Jawji Babaji Gawli () was also referred to as Jauji Gauli () or Javji Gauli () or Jivaji Gauli () was a Sardar (Chieftain) in the Peshwa army during the reign of Balaji Baji Rao.

Family Background
Born to Babaji Gawli, he had a brother named Maloji. He was a resident of Khare Patan, a village in the Sindhudurg district of Konkan, Western Maharashtra.

Historical Role
Jawji Gawli's major historical role was during the Anglo-Maratha-Angre wars of 1755 and 1756. He fought in the Battle of Suvarnadurg and Vijaydurg

This period was during the reign of Peshwa Balaji Baji Rao, popularly known as Nanasaheb Peshwa. The relations between Peshwas and Angres were not the best. Tulaji Angre was a source of worry for the English, Portuguese and also the Peshwas. Tulaji was ambitious and capable and did not wish to be subordinate to the Peshwa. He plundered the ships of English, Portuguese and began to levy contributions from the Peshwa's own territories.

The Peshwas took the help of English to wage a war upon Tulaji Angre who was one of the sons of Kanhoji Angre. Peshwas and English jointly attacked Suvarnadurg The joint siege of the fort lasted from 25 March to 2 April 1755. On 12 April 1755, Sir William James, 1st Baronet captured the fort and formally handed it over to the Peshwas.

Role in Key Battles

Jawji Gawli fought along with Khandoji Mankar on behalf of the Peshwas.
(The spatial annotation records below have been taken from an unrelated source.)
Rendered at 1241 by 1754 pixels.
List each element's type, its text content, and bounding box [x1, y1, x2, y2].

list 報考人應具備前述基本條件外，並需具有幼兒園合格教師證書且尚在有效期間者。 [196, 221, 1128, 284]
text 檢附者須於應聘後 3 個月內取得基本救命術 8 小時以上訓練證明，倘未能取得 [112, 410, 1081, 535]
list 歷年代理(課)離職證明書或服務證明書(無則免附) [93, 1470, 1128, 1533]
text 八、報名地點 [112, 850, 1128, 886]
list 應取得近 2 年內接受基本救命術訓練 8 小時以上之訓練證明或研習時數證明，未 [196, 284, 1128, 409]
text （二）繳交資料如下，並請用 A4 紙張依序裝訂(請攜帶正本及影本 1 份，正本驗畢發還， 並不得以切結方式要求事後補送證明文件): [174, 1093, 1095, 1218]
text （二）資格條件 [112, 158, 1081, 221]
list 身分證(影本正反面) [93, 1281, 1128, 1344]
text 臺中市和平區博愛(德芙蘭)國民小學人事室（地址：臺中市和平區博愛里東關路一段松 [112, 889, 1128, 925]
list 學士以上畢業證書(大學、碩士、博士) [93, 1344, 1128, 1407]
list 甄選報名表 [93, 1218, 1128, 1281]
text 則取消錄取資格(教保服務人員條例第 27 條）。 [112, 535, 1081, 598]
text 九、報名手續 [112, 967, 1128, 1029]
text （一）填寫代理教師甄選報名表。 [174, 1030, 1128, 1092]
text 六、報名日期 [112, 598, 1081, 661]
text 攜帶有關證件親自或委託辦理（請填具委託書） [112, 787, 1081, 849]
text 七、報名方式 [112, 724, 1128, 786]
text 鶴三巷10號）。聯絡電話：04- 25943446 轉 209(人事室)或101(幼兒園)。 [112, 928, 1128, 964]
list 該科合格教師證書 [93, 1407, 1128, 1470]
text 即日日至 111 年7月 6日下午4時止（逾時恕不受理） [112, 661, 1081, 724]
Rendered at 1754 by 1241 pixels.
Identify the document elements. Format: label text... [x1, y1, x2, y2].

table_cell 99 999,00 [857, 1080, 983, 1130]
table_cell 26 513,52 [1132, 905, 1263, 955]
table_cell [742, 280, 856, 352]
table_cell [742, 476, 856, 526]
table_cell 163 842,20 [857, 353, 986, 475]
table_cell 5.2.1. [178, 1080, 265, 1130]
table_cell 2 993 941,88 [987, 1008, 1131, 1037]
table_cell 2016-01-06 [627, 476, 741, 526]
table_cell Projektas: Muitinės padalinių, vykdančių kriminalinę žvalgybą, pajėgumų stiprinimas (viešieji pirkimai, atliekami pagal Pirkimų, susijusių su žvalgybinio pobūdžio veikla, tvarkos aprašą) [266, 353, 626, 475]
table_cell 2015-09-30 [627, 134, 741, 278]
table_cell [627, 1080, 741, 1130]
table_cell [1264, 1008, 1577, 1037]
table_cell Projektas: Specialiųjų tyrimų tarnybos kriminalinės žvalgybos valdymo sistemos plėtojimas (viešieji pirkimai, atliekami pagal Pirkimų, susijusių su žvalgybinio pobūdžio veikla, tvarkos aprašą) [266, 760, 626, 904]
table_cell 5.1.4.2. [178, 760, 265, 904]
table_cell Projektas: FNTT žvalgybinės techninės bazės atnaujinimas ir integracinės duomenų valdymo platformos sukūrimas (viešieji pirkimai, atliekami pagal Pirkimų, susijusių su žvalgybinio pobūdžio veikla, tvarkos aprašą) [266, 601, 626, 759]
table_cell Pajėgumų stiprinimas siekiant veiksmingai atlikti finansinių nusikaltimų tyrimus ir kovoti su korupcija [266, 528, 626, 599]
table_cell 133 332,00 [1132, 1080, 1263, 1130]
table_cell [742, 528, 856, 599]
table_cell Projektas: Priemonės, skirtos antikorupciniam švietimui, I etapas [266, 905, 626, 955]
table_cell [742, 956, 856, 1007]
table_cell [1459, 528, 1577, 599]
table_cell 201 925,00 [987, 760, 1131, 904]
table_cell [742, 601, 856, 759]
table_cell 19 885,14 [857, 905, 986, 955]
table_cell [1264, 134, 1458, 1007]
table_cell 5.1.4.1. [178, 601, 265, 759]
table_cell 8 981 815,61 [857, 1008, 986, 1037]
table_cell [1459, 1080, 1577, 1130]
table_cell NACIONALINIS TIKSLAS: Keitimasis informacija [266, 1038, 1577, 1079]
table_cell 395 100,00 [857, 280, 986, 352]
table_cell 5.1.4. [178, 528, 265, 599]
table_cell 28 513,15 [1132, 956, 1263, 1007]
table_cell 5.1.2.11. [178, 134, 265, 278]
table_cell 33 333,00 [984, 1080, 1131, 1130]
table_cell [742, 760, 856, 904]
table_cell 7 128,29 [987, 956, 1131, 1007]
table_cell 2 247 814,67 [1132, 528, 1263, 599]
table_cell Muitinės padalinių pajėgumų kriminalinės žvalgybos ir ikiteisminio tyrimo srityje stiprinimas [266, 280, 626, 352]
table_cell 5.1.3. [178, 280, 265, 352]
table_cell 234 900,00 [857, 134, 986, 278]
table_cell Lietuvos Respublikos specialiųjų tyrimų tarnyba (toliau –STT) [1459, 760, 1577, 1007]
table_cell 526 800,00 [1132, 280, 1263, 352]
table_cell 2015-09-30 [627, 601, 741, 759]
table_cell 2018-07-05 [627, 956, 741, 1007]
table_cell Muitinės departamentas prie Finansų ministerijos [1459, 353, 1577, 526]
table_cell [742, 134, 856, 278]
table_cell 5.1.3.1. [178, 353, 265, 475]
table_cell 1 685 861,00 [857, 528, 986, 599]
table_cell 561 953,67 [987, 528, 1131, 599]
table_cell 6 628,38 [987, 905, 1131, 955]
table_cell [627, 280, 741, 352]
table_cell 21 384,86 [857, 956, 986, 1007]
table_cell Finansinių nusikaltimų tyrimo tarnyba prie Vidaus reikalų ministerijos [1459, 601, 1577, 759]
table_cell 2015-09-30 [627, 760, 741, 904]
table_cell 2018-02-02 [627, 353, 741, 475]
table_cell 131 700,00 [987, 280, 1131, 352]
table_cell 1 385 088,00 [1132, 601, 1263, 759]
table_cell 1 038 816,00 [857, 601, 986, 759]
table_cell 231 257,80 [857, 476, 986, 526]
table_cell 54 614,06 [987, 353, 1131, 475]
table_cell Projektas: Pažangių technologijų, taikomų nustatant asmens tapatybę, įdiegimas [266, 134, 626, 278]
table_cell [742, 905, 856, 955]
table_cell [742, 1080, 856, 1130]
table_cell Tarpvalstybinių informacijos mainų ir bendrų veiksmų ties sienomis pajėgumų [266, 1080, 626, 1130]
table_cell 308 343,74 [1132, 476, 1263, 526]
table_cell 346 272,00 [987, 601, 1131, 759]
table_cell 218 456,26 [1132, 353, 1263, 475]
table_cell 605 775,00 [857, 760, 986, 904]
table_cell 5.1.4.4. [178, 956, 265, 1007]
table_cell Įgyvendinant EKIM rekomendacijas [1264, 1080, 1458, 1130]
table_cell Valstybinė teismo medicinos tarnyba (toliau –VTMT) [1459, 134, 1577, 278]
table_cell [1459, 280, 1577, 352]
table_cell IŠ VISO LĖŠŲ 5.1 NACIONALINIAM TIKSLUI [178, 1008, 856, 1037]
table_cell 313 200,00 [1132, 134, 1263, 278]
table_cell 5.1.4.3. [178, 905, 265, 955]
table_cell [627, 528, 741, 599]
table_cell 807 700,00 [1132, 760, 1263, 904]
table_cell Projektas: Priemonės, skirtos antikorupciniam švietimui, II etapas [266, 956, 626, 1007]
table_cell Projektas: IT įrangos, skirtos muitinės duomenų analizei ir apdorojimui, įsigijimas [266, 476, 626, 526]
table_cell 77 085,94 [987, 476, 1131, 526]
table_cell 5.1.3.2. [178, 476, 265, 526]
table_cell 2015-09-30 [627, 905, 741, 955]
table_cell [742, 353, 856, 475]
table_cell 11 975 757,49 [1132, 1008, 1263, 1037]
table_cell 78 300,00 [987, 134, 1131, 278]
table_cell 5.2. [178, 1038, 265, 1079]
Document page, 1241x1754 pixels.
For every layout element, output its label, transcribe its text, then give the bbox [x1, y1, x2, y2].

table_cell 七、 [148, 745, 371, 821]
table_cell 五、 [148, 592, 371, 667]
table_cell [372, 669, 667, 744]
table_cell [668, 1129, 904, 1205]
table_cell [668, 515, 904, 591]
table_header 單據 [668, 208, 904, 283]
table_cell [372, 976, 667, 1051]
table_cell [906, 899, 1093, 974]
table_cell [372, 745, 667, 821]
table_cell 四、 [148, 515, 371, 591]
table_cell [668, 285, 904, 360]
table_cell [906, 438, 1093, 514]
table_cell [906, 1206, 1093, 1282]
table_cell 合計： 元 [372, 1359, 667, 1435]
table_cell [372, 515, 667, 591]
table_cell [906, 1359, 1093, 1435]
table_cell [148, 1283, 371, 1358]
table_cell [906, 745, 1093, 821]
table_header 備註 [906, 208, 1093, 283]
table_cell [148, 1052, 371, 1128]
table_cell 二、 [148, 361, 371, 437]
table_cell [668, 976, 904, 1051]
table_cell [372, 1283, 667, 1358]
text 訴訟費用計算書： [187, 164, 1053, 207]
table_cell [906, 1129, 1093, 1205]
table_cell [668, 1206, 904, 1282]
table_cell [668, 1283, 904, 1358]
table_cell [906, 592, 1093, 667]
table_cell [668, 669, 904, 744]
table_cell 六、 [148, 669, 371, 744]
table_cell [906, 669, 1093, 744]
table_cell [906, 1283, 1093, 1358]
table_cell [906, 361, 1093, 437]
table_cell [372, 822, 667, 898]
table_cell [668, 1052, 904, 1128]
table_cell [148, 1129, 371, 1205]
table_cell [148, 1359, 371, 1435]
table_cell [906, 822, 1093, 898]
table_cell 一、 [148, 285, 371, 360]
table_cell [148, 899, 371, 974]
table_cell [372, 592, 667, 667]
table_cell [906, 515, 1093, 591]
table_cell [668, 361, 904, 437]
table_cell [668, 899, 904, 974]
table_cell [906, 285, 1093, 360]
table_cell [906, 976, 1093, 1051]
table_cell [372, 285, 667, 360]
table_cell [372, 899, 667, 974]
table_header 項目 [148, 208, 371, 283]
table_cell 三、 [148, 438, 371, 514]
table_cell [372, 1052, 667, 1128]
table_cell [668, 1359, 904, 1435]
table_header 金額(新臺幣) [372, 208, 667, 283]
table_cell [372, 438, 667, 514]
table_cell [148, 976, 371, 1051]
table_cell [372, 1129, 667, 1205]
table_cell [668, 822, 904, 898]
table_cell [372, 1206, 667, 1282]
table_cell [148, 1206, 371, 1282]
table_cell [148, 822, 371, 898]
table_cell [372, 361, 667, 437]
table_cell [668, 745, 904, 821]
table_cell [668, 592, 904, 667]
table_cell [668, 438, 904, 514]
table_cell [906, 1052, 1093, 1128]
He represented the Peshwas during negotiations and was associated with the Konkan Governor of Peshwa - Ramji Mahadev Biwalkar. He negotiated with Tulaji Angre prior to the commencement of English-Peshwa attack on Vijaydurg fort. His significant historical role has been provided in great details in the book 'Peshwaiche Divya Tej' authored by Vithal Waman Hadap published in 1940. Peshwaiche Divya Tej – Vithal Waman Hadap (Published 1940)

 A history of Maratha Navy and Merchant Ships – Dr. B K Apte (Published January 1973)

Letters from Nanasaheb Peshwa
The famous historical archives in Pune - Peshwa Daftar – Part 24 has letters which provide references

a. Letter no 142 – Jawji Gawli Kharepatankar

b. Letter no 152/153 – Maloji Gawli

c. Letter no 156 – Letter from Peshwas to Jawji Gawli

Significance of Battle of Vijaydurg (Gheriah)
Vijaydurg Fort was called the "Eastern Gibraltar", as it was virtually impregnable. The British failed to take this fort from 1718 till 1756. The taking of Vijaydurg was amongst the most significant battles and a defining moment in the Maratha Naval history. The Angres held sway from Surat in the north to Konkan in the south severely affecting British trade interests. The British-Peshwa joint victory over Tulaji Angre therefore paved the way for unhindered access for British ships on India’s western coast, which was hitherto denied by the Angres. A different outcome of this battle could have changed the course of British rule in India or at least postponed it. One could say that the Battle of Vijaydurg (1756) was perhaps the maritime equivalent of Battle of Plassey (1757).

Migration of Descendents
The descendents of Jawji Gawli and Mahuji Gawli later migrated to Northern Maharashtra, first at Ahergaon and subsequently settled in Chalisgaon in Jalgaon district.

This history of the family has been documented by late Shri Valsing Ishram Patil through his autobiography that was written in April 1958.